Supplied records>

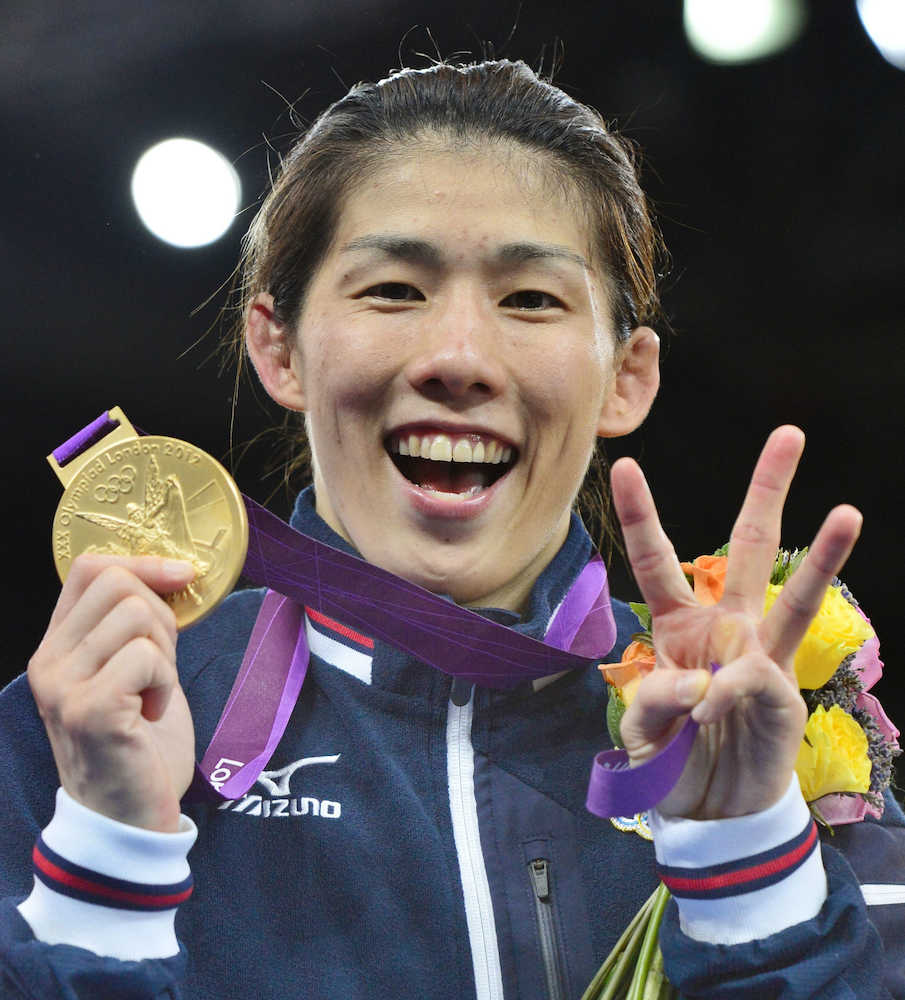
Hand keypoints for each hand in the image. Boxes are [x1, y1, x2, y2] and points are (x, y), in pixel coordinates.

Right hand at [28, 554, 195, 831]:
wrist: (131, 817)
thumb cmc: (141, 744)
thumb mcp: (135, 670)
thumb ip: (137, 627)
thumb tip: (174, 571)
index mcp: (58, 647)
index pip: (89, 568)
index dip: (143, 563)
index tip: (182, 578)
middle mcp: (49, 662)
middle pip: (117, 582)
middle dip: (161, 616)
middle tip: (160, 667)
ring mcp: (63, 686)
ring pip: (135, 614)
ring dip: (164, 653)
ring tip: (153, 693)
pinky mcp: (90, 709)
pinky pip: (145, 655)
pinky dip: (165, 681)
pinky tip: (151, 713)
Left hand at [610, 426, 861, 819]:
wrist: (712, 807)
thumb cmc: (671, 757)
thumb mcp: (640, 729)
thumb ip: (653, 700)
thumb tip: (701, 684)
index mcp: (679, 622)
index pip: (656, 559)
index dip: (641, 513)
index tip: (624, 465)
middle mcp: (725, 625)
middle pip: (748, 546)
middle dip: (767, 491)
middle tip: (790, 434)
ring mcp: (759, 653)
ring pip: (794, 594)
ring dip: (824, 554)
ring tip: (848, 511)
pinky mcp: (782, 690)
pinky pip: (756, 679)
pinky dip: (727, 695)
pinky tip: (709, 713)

What needs to be done>
Output the listing above in full, exactly. No images.

Task response>
Hand keypoints for each hand in the image. Boxes are [x1, y1, x2, y2] and points are (x, y), in pixel coordinates.

Right hand at [28, 554, 195, 831]:
wrist: (131, 817)
thumb cmc: (141, 744)
thumb mcp: (135, 670)
thumb ip: (137, 627)
thumb tip: (174, 571)
index mcp: (58, 647)
index pip: (89, 568)
index dip: (143, 563)
index tip: (182, 578)
middle mcp: (49, 662)
middle pip: (117, 582)
middle dip: (161, 616)
middle tip: (160, 667)
ring mcp: (63, 686)
ring pip: (135, 614)
ring dip: (164, 653)
ring tip: (153, 693)
pinky mcp: (90, 709)
pinky pip: (145, 655)
pinky dip: (165, 681)
pinky tip: (151, 713)
Left hand at [610, 426, 861, 819]:
wrist: (712, 807)
thumb cmc: (671, 757)
thumb mcp: (640, 729)
thumb ip: (653, 700)
thumb tip: (701, 684)
index mcp: (679, 622)
index pip: (656, 559)
index dip: (641, 513)
index tip: (624, 465)
middle mcp: (725, 625)
middle pip: (748, 546)
middle dip: (767, 491)
middle tip: (790, 434)
ring mcp: (759, 653)
ring pip: (794, 594)
ring dip: (824, 554)
ring tip: (848, 511)
pinky mcp: (782, 690)
pinky pip: (756, 679)
pinky dip: (727, 695)
pinky tip: (709, 713)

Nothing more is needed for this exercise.